• _Work instruction_:
Please copy all of the items below, reproducing each line character for character.

** Opening Records shown block **

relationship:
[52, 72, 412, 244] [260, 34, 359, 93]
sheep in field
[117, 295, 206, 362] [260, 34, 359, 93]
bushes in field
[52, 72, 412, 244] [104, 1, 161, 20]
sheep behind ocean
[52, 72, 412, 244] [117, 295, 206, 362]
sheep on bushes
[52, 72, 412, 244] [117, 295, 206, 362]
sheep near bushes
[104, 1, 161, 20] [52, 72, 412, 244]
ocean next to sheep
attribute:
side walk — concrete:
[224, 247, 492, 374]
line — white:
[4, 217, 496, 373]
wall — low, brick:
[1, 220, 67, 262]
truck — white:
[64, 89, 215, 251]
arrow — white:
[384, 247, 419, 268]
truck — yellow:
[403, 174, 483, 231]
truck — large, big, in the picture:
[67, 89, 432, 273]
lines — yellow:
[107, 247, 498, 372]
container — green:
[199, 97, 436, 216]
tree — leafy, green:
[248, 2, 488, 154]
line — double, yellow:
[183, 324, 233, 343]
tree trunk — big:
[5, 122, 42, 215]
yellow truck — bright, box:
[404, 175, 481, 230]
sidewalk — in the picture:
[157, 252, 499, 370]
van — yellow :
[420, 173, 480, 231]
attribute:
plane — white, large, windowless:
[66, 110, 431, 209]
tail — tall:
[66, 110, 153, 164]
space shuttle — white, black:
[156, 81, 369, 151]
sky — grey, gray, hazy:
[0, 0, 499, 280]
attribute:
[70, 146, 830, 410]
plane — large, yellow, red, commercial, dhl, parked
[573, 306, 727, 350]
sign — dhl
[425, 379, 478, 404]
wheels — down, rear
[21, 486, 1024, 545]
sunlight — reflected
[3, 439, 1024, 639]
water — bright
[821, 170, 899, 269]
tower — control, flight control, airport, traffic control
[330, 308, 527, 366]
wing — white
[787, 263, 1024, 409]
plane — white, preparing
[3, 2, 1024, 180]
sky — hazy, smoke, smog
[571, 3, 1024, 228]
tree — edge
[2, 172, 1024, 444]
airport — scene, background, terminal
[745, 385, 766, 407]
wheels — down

** Closing Records shown block **

• _Exercise output_:
relationship:
[52, 72, 412, 244] [260, 34, 359, 93]
sheep in field
[117, 295, 206, 362] [260, 34, 359, 93]
bushes in field
[52, 72, 412, 244] [104, 1, 161, 20]
sheep behind ocean
[52, 72, 412, 244] [117, 295, 206, 362]
sheep on bushes
[52, 72, 412, 244] [117, 295, 206, 362]
sheep near bushes
[104, 1, 161, 20] [52, 72, 412, 244]
ocean next to sheep
attribute:
side walk — concrete:
[224, 247, 492, 374]
line — white:
[4, 217, 496, 373]
wall — low, brick:
[1, 220, 67, 262]
truck — white:
[64, 89, 215, 251]
arrow — white:
[384, 247, 419, 268]
truck — yellow:
[403, 174, 483, 231]
truck — large, big, in the picture:
[67, 89, 432, 273]
lines — yellow:
[107, 247, 498, 372]
container — green:
[199, 97, 436, 216]
tree — leafy, green:
[248, 2, 488, 154]
line — double, yellow:
[183, 324, 233, 343]
tree trunk — big:
[5, 122, 42, 215]
yellow truck — bright, box:
[404, 175, 481, 230]
sidewalk — in the picture:
[157, 252, 499, 370]
van — yellow :
[420, 173, 480, 231]
attribute:
plane — white, large, windowless:
[66, 110, 431, 209]
tail — tall:
[66, 110, 153, 164]
space shuttle — white, black:
[156, 81, 369, 151]
sky — grey, gray, hazy:
[0, 0, 499, 280]
attribute:
[70, 146, 830, 410]
plane — large, yellow, red, commercial, dhl, parked
[573, 306, 727, 350]
sign — dhl
[425, 379, 478, 404]
wheels — down, rear
[21, 486, 1024, 545]
sunlight — reflected
[3, 439, 1024, 639]
water — bright
[821, 170, 899, 269]
tower — control, flight control, airport, traffic control
[330, 308, 527, 366]
wing — white
[787, 263, 1024, 409]
plane — white, preparing
[3, 2, 1024, 180]
sky — hazy, smoke, smog
[571, 3, 1024, 228]
tree — edge
[2, 172, 1024, 444]
airport — scene, background, terminal
[745, 385, 766, 407]
wheels — down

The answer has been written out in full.